-- REQUIRED WORK --
With the line containing "For every layout" as the starting point, output the remaining lines of the data exactly as they are, through the last.

Page segmentation data
________________

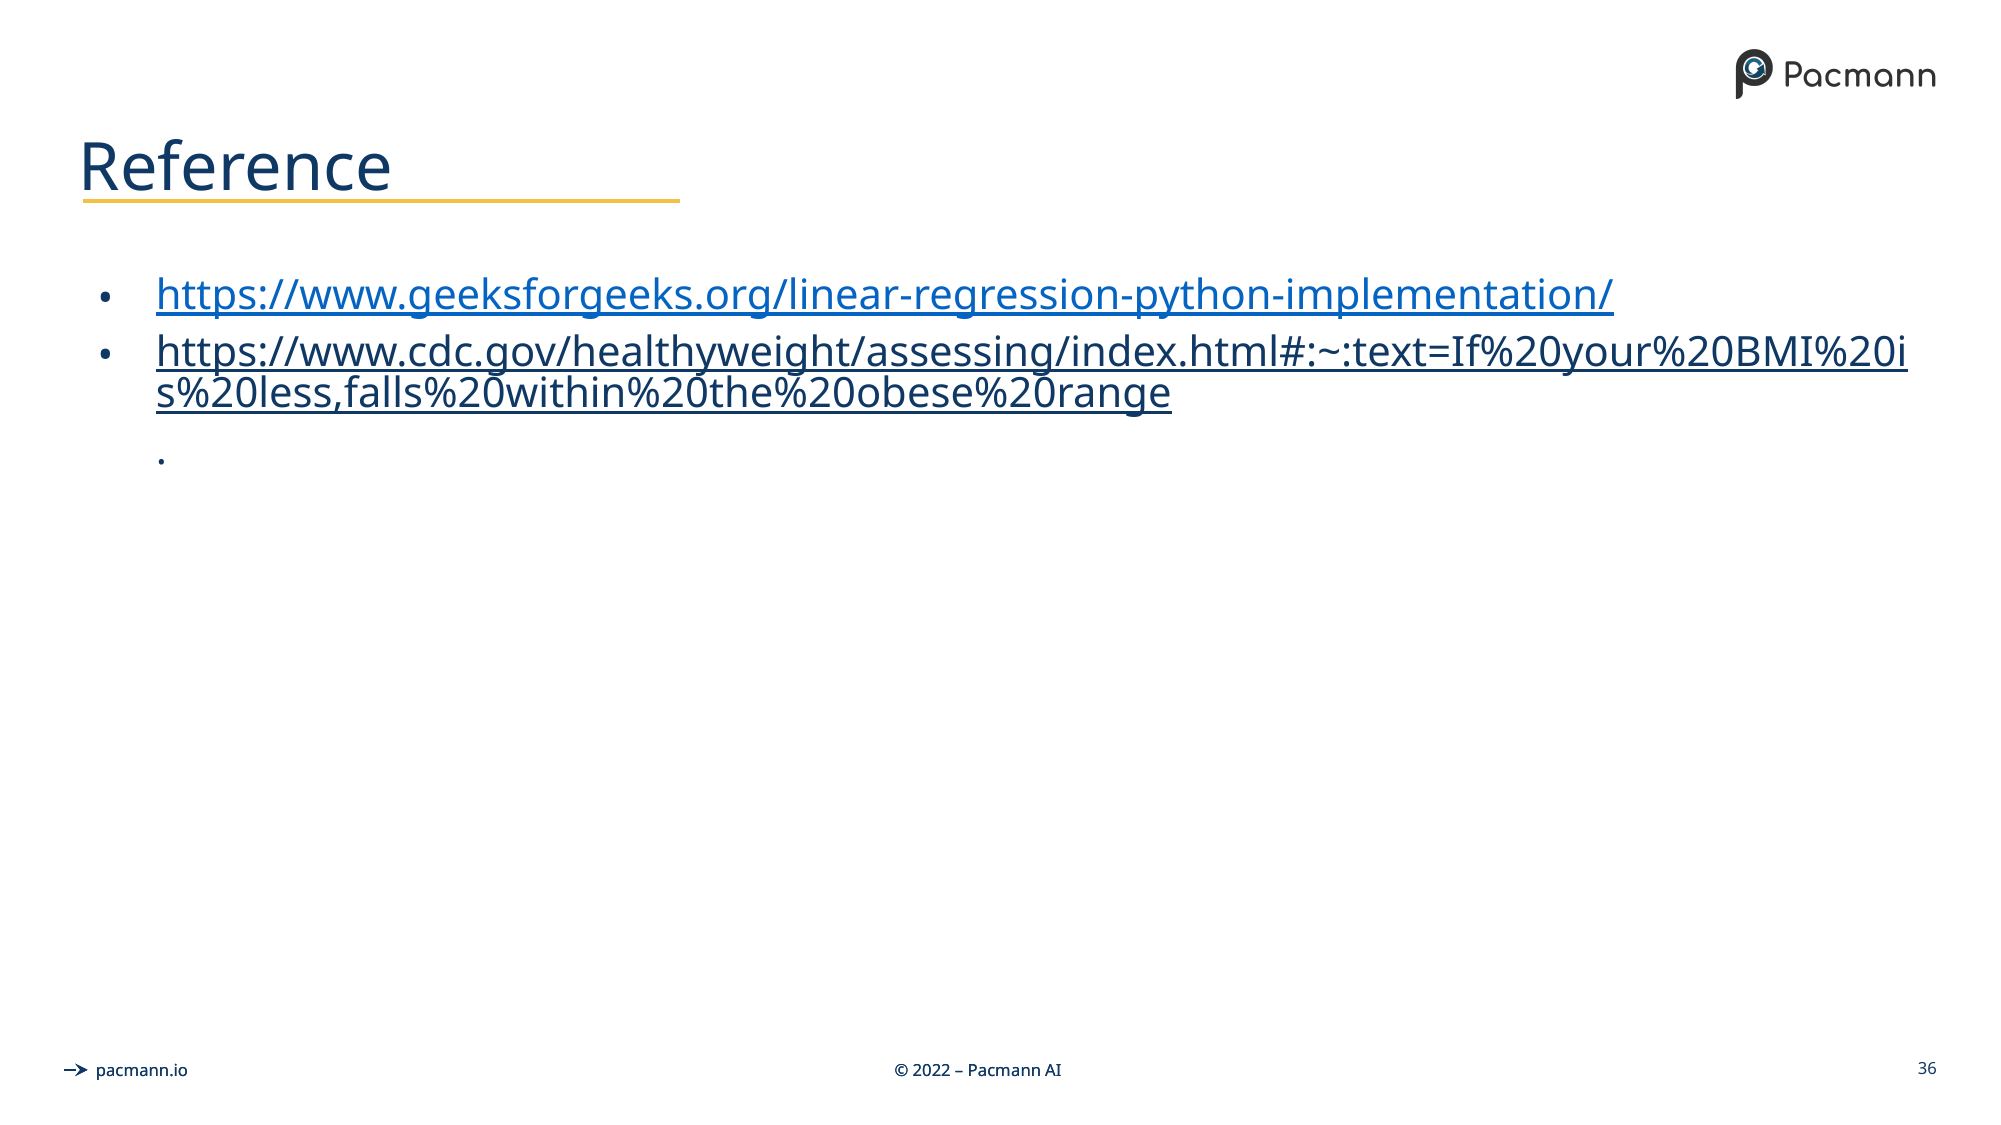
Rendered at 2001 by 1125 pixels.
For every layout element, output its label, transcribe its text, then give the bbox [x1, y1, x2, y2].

title Reference [63, 59, 1952, 278]
text_box https://www.geeksforgeeks.org/linear-regression-python-implementation/ https://www.cdc.gov/healthyweight/assessing/index.html#:~:text=If%20your%20BMI%20is%20less,falls%20within%20the%20obese%20range. [65, 259, 1934, 439]
picture [1707, 36, 1966, 112]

________________

-- REPLY --
For every layout element, output its label, transcribe its text, then give the bbox [x1, y1, x2, y2].

title Reference [63, 59, 1952, 278]
text_box https://www.geeksforgeeks.org/linear-regression-python-implementation/ https://www.cdc.gov/healthyweight/assessing/index.html#:~:text=If%20your%20BMI%20is%20less,falls%20within%20the%20obese%20range. [65, 259, 1934, 439]
picture [1707, 36, 1966, 112]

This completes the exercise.